_Task description_
For each line in the material below that holds "lines", copy that line.

_The input_
▬▬▬▬▬▬▬▬▬▬
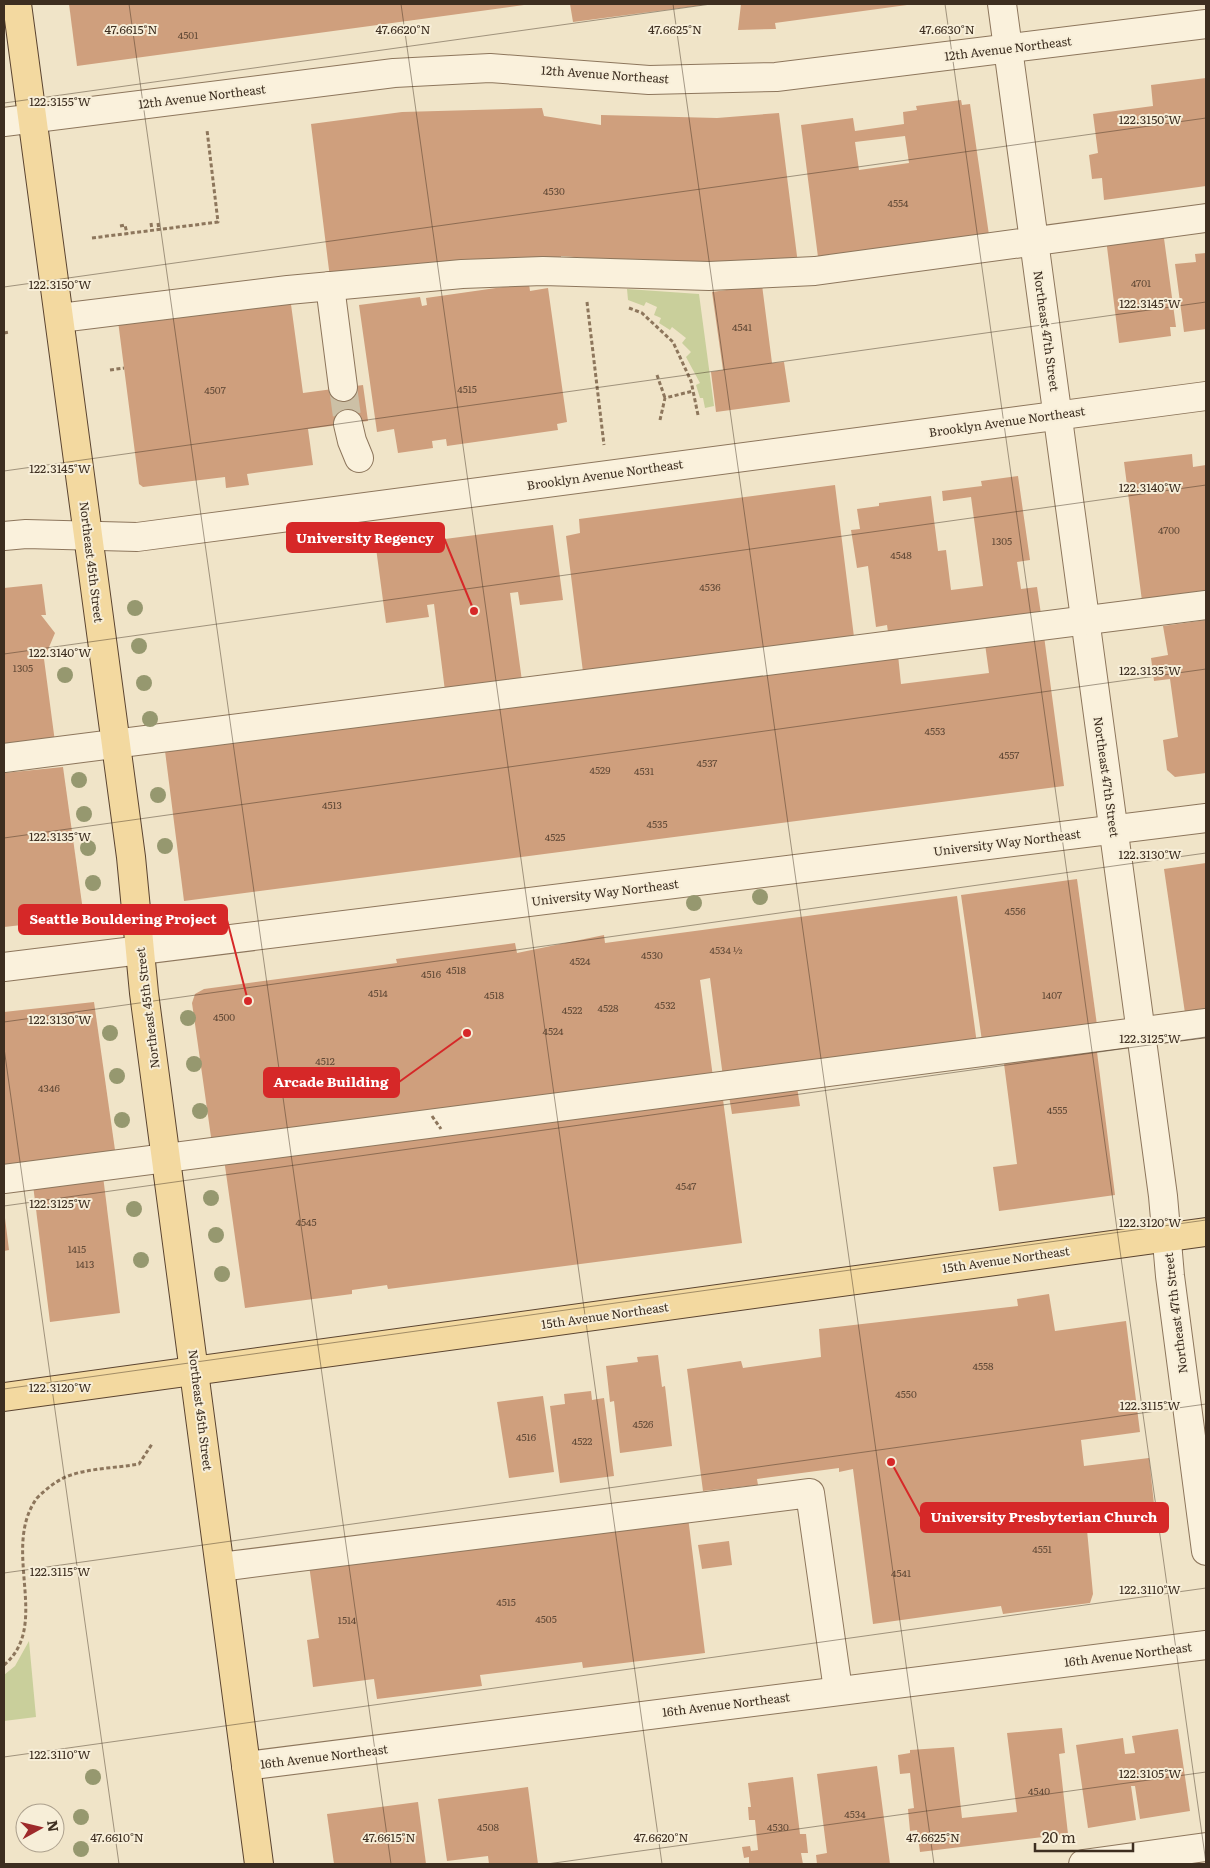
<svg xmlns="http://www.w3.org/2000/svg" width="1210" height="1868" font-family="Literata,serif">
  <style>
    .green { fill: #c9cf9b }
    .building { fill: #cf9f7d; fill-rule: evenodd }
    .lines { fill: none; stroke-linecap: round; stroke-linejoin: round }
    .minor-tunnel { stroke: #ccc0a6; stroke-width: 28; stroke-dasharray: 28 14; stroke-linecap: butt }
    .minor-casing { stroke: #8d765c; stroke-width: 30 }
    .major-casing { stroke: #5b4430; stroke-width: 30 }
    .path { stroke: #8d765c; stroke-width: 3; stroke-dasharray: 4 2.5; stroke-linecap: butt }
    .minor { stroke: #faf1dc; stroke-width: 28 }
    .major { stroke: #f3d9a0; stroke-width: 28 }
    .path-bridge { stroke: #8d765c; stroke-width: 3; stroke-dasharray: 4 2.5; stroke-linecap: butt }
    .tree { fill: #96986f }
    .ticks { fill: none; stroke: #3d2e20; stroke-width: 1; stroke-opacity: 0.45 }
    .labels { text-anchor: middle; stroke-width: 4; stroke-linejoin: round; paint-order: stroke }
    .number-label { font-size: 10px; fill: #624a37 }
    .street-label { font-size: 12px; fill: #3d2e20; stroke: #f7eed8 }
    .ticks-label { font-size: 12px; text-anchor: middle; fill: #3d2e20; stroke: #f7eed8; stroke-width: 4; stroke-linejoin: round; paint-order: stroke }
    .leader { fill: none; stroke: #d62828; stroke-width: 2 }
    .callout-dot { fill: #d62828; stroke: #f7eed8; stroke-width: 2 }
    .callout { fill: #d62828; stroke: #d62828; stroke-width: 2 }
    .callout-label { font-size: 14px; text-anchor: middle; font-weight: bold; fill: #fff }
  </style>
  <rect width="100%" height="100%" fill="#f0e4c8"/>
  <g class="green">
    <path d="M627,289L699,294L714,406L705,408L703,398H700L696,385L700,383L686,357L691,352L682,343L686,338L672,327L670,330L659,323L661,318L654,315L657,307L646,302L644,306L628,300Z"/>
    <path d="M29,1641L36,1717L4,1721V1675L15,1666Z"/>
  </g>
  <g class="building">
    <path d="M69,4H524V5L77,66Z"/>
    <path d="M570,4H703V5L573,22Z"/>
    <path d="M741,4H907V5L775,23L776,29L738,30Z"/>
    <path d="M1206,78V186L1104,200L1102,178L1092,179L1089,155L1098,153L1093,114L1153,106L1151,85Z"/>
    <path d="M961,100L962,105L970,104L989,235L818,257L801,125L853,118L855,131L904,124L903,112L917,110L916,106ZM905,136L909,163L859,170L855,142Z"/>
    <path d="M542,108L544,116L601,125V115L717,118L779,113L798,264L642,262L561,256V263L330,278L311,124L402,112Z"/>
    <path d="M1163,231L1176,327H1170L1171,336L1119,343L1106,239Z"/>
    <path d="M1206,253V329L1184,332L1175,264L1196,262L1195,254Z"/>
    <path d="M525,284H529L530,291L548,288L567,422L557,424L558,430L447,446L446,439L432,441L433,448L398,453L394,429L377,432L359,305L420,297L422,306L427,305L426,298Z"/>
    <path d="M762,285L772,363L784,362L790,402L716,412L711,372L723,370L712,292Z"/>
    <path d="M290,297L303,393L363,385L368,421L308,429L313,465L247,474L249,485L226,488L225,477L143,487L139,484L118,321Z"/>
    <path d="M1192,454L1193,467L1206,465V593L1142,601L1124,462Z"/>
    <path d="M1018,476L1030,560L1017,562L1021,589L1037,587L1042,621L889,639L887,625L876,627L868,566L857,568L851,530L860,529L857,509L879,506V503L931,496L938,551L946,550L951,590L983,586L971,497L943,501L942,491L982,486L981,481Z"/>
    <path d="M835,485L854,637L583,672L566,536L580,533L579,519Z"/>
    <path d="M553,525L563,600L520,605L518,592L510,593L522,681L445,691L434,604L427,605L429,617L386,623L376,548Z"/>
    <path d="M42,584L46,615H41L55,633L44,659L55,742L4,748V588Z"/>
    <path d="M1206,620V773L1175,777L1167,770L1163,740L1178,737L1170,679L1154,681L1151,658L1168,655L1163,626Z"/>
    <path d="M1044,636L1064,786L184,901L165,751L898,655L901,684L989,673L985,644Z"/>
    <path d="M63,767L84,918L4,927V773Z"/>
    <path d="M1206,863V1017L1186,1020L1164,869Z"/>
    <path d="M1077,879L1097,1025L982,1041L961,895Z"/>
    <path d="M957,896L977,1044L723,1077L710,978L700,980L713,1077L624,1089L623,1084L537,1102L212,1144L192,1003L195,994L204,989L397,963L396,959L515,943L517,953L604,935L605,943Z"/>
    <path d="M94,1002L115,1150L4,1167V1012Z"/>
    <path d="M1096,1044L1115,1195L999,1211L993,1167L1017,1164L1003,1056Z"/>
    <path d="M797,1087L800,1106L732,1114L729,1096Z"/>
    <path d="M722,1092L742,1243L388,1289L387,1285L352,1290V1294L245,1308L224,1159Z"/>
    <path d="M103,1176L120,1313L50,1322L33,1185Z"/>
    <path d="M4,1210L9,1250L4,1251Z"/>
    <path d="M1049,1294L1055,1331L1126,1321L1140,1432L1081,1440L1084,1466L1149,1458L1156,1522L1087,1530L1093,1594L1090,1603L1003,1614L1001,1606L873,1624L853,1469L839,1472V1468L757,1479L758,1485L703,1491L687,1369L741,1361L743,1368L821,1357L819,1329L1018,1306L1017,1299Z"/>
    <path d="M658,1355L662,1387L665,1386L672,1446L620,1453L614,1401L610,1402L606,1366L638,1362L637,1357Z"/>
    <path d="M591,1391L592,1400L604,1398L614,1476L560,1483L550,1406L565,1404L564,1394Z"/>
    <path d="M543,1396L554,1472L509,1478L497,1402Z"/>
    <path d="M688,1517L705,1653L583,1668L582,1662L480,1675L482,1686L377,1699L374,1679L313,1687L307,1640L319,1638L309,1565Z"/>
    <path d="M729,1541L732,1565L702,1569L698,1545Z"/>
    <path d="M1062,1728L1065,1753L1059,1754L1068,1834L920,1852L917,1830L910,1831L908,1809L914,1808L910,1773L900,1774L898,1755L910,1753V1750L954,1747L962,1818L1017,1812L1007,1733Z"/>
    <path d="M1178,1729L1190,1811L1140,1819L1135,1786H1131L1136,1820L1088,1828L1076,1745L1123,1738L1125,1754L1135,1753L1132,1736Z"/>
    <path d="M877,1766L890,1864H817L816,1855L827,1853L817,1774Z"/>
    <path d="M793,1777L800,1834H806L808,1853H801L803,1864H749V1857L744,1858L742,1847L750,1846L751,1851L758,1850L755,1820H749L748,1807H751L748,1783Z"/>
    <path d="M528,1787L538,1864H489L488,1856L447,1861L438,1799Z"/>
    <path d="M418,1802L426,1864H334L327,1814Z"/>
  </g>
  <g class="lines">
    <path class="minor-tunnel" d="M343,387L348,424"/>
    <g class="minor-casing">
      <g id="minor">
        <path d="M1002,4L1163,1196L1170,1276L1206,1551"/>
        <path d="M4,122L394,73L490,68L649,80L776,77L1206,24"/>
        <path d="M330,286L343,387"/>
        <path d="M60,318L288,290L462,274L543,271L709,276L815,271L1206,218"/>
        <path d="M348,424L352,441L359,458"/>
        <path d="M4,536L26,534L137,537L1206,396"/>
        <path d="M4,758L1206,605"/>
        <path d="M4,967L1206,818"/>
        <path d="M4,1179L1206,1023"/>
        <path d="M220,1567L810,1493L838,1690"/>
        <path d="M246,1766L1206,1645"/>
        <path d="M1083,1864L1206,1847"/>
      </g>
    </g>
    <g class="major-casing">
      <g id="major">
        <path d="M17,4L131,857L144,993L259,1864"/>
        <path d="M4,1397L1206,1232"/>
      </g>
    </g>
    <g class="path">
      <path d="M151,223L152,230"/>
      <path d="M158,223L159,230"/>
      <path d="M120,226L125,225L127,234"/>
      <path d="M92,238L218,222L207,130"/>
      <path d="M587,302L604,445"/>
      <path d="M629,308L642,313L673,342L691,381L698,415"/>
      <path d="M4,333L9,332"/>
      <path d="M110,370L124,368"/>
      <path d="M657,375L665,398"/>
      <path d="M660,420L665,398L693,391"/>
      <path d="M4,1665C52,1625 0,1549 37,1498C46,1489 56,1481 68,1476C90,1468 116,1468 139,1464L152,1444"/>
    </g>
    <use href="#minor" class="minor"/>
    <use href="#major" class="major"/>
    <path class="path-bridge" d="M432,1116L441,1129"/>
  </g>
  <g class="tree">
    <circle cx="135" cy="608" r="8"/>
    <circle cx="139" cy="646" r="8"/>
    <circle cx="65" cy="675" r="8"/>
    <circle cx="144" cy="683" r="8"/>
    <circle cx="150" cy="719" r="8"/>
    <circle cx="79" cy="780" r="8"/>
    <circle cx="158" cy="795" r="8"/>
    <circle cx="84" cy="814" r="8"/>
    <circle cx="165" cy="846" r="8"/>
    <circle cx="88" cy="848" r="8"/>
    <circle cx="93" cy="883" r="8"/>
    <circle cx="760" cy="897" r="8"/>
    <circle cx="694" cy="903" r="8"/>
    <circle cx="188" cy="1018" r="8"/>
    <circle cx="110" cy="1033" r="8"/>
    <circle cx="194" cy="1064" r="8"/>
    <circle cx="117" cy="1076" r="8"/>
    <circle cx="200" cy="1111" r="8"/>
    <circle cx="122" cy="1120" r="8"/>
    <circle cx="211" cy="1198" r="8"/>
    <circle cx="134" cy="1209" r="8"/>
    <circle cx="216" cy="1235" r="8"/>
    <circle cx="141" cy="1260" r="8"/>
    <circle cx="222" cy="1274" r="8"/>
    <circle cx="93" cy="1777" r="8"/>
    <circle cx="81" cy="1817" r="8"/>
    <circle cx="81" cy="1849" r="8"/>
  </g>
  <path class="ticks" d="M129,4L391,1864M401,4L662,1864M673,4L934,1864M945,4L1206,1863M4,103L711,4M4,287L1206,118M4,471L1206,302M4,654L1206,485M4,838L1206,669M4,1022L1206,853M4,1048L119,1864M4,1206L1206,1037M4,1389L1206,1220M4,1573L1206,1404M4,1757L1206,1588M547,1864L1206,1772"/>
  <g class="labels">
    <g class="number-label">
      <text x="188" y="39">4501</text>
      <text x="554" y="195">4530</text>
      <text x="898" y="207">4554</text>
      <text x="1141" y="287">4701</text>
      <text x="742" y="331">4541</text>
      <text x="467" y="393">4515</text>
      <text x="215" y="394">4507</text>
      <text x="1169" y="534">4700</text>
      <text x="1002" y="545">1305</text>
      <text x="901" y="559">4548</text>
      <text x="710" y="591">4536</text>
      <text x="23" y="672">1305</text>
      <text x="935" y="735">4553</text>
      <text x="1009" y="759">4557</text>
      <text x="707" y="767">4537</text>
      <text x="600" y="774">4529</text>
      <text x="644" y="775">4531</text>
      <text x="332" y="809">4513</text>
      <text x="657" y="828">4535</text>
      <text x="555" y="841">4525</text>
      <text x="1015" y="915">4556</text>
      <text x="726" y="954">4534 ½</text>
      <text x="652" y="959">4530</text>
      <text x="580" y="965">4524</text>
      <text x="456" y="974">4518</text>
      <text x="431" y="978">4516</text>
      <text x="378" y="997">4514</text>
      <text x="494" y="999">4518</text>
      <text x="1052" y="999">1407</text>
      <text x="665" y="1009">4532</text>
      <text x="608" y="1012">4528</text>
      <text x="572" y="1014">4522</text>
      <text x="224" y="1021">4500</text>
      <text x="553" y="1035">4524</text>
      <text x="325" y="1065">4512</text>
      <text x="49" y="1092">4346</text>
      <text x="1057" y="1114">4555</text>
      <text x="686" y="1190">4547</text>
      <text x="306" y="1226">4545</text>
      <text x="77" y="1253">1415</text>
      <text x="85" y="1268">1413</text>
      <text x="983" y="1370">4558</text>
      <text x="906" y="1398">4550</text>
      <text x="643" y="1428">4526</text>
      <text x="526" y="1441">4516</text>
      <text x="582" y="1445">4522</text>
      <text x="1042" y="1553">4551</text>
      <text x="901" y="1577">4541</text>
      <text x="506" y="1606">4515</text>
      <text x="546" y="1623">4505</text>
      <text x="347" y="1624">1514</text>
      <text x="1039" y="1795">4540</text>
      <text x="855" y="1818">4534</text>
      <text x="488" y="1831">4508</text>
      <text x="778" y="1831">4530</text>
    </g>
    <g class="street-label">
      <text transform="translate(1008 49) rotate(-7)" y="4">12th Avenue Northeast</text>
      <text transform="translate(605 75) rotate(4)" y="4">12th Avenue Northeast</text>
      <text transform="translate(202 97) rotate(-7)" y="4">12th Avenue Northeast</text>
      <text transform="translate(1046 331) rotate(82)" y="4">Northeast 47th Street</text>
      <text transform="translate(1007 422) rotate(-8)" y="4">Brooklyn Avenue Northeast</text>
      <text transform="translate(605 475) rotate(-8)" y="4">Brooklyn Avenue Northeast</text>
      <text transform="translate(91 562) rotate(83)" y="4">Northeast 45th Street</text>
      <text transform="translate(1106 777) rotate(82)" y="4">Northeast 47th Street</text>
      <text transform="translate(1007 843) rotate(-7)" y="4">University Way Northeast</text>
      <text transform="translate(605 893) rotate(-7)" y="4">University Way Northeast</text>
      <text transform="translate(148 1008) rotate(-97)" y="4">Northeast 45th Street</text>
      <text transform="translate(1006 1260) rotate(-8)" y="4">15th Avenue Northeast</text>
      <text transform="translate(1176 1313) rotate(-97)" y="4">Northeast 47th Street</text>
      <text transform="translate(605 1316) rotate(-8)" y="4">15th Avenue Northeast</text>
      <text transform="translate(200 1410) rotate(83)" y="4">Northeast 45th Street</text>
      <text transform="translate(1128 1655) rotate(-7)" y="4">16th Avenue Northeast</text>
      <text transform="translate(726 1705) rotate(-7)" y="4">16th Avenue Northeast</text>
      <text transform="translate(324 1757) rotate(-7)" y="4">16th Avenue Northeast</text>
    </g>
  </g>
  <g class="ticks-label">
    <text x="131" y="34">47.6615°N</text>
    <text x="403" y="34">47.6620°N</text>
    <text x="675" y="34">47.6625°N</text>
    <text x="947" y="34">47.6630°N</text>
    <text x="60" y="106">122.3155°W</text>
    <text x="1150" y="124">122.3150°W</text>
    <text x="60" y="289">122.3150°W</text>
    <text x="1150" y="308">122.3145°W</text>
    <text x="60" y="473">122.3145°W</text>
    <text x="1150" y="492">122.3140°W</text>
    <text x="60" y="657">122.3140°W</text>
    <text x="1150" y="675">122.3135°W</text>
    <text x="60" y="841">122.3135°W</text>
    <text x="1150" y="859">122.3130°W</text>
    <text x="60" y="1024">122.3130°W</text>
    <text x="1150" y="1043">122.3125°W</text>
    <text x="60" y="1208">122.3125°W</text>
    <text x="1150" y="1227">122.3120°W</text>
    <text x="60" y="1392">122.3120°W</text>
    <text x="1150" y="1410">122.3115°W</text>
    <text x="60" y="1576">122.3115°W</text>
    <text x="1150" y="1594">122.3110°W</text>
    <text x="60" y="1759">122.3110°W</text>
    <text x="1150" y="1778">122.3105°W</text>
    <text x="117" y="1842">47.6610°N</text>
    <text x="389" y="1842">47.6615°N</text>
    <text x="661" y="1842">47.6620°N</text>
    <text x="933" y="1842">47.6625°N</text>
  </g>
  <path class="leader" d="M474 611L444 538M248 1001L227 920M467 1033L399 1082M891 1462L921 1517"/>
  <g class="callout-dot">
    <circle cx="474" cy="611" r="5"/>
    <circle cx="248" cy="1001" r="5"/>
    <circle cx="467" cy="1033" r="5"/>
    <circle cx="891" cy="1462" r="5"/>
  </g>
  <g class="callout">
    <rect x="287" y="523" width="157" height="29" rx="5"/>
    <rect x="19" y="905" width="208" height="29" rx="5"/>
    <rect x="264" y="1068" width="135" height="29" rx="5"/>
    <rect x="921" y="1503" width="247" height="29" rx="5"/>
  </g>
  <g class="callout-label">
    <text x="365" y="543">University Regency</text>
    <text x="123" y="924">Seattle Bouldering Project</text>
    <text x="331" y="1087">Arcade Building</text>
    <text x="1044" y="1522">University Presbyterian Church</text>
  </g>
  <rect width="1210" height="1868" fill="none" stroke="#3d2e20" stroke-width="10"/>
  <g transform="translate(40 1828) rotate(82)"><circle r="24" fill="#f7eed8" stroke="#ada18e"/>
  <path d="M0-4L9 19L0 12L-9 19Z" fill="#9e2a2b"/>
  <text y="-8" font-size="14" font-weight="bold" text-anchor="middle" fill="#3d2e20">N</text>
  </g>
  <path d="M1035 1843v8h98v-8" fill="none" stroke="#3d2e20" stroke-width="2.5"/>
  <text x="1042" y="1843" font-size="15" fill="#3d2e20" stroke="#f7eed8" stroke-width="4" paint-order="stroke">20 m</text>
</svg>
▬▬▬▬▬▬▬▬▬▬
_Result of this exercise_
    .lines { fill: none; stroke-linecap: round; stroke-linejoin: round }
  <g class="lines">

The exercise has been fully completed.